What needs to be done
In the passage below about eBird and pop-up habitat for migrating birds, set down everything from "Hallstein hopes to" down to "collected by amateurs." word for word.

Source passage
----

Northern pintail migration. (Cornell Lab of Ornithology)
"It’s become one of largest databases ever of any biological phenomenon," says Mark Reynolds, a scientist with the Nature Conservancy. "The scientific implications of this data are just beginning to be understood."
This year, Reynolds and his team used the eBird database to create temporary habitat for birds exactly where they needed it. Migratory shorebirds flying between the Arctic and South America must pass through California’s Central Valley, a 450-mile stretch that was once rich in wetlands but now is mostly large-scale farms. However, some of these farms, notably rice, are irrigated by flooding the fields, turning them into ersatz marshes for brief periods. If irrigation could be timed to coincide with migration patterns, the birds would have a place to stop. So The Nature Conservancy overlaid eBird models with satellite maps and then paid rice farmers in barren areas to tweak their irrigation schedules. Eric Hallstein, the economist who designed the reverse auction system that pays farmers to keep their fields flooded, calls the new method alternately "pop-up habitat" and "precision conservation." So far, it seems to be working.
The first test was this spring, as the birds flew north for summer. By late March, Nature Conservancy monitors counted about 120 birds per acre in rice farms participating in the program, and almost none in those that weren’t, according to Reynolds, a sign that the flooded crops were providing much-needed habitat.
"As someone who’s been in conservation for a long time, it’s a real game changer," Reynolds says. "I’ve not seen anything really like this."
Snow geese in the Central Valley. (Drew Kelly / The Nature Conservancy)
Hallstein hopes to expand the program, called BirdReturns, to other crops that use flood irrigation, and possibly start a similar project for migrating salmon. If we know when salmon are migrating, he says, we could pay grape-growers to leave enough water in the streams for fish to get to the ocean and back.
This style of conservation wouldn’t work for everything. Permanent reserves will always be better at protecting whole ecosystems. But for certain species that must migrate through increasingly human-dominated landscapes, this dynamic approach is a powerful tool, and it’s made possible by vast amounts of data collected by amateurs.
Whether iNaturalist and similar apps can do for other wildlife what eBird did for birds is unclear. After all, birdwatchers were already obsessively recording the birds they saw; Cornell just turned the birder's checklist into an app.
"You’re never going to have an army of beetle watchers in the way we have an army of birdwatchers," Loarie acknowledges. "But with iNaturalist, you don’t have to know what you’re looking at, you just have to want to know what it is." He hopes to cultivate a "safari culture," where people turn to iNaturalist to identify flora and fauna, and thereby provide data for scientists struggling to understand massive environmental changes. "We have a real responsibility to do that if we’re going to make policies on climate and agriculture and development," he says. "There’s so much guesswork that goes on. I think a lot of people don’t realize how little we know about what’s happening with species around the world."

----

Given entries
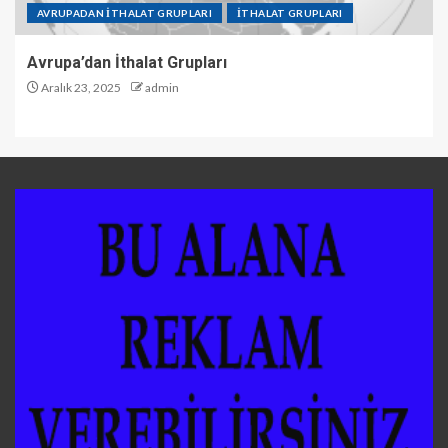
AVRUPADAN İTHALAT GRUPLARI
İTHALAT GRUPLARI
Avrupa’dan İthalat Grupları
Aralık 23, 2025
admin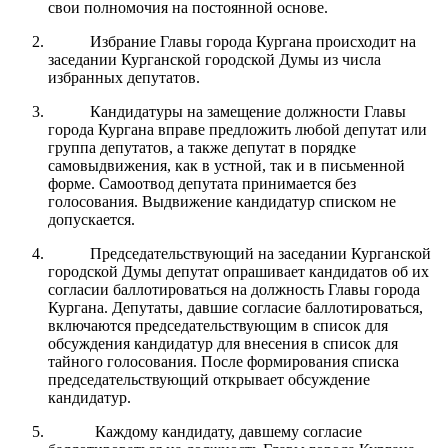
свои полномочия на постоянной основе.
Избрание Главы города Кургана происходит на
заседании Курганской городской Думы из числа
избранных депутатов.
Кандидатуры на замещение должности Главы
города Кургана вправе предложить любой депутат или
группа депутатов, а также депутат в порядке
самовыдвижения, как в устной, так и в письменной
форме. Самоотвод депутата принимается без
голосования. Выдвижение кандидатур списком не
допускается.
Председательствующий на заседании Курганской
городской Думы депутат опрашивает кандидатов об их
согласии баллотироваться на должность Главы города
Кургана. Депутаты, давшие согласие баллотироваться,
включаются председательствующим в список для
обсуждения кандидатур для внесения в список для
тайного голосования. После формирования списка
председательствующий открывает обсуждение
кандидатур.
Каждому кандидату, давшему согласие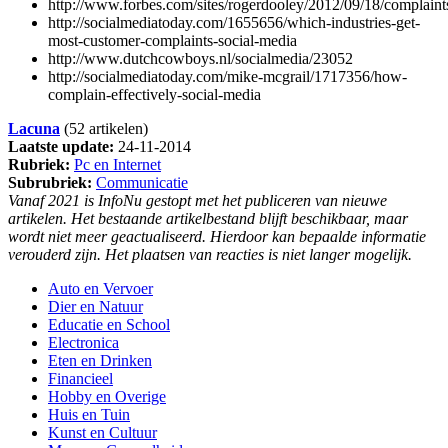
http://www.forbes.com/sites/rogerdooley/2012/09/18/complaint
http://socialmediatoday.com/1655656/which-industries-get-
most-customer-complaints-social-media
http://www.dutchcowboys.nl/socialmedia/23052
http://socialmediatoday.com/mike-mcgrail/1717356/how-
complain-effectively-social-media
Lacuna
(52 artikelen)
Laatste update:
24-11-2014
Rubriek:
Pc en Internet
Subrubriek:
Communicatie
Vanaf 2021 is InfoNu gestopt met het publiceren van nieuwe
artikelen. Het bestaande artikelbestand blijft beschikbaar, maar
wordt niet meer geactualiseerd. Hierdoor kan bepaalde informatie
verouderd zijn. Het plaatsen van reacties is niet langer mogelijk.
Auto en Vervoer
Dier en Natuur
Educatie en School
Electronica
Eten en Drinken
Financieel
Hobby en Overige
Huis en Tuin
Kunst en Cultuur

----

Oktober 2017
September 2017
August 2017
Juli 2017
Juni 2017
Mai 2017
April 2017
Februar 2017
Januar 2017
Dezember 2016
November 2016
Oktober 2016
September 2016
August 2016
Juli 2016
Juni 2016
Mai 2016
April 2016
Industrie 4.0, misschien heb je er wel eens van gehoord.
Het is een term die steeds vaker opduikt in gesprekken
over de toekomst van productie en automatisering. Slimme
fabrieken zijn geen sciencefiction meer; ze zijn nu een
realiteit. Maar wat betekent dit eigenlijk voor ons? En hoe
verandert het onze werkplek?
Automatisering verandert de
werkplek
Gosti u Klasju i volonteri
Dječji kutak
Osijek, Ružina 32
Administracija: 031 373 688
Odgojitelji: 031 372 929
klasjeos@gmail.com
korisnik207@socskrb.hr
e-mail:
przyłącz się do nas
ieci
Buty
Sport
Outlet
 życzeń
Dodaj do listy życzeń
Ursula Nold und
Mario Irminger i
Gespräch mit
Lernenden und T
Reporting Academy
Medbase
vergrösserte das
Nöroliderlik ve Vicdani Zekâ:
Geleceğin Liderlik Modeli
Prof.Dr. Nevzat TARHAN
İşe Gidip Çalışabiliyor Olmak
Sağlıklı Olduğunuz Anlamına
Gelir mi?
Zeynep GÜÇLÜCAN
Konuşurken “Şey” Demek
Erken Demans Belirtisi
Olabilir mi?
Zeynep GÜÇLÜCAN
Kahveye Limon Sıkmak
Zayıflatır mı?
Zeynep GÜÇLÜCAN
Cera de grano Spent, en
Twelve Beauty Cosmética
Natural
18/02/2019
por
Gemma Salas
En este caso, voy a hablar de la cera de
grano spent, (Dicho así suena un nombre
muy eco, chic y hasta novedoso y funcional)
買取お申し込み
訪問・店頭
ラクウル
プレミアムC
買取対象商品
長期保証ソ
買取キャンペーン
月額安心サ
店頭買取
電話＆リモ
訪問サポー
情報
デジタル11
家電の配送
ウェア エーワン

----

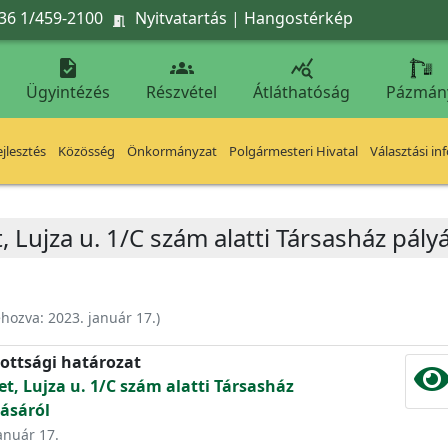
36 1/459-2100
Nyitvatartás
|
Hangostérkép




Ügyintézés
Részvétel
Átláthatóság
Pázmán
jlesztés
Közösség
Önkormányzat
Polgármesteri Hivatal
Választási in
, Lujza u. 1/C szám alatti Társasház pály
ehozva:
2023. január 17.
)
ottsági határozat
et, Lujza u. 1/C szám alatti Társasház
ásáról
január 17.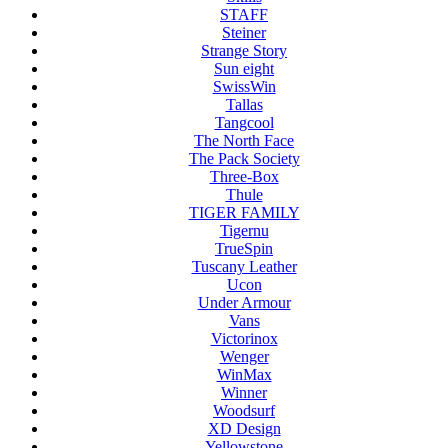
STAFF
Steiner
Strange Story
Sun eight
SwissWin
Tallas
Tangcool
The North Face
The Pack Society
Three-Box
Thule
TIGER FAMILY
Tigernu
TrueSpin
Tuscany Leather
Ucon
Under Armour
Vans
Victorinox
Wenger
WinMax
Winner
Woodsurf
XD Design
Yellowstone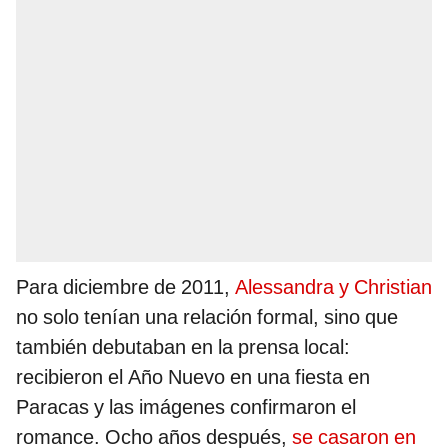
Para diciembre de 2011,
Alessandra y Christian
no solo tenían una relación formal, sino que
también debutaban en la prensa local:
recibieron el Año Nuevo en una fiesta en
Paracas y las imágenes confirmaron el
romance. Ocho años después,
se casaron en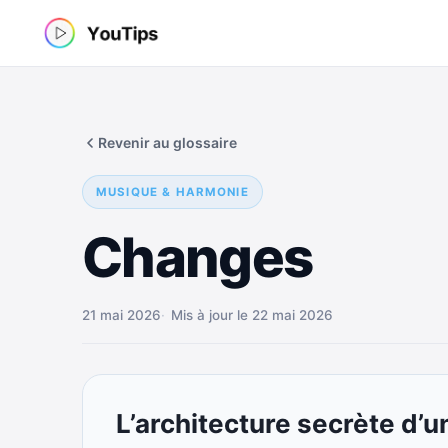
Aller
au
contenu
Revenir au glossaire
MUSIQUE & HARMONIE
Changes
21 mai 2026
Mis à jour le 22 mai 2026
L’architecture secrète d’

----

Exercise result
Hallstein hopes to expand the program, called BirdReturns, to other crops that use flood irrigation, and possibly start a similar project for migrating salmon. If we know when salmon are migrating, he says, we could pay grape-growers to leave enough water in the streams for fish to get to the ocean and back.
This style of conservation wouldn’t work for everything. Permanent reserves will always be better at protecting whole ecosystems. But for certain species that must migrate through increasingly human-dominated landscapes, this dynamic approach is a powerful tool, and it’s made possible by vast amounts of data collected by amateurs.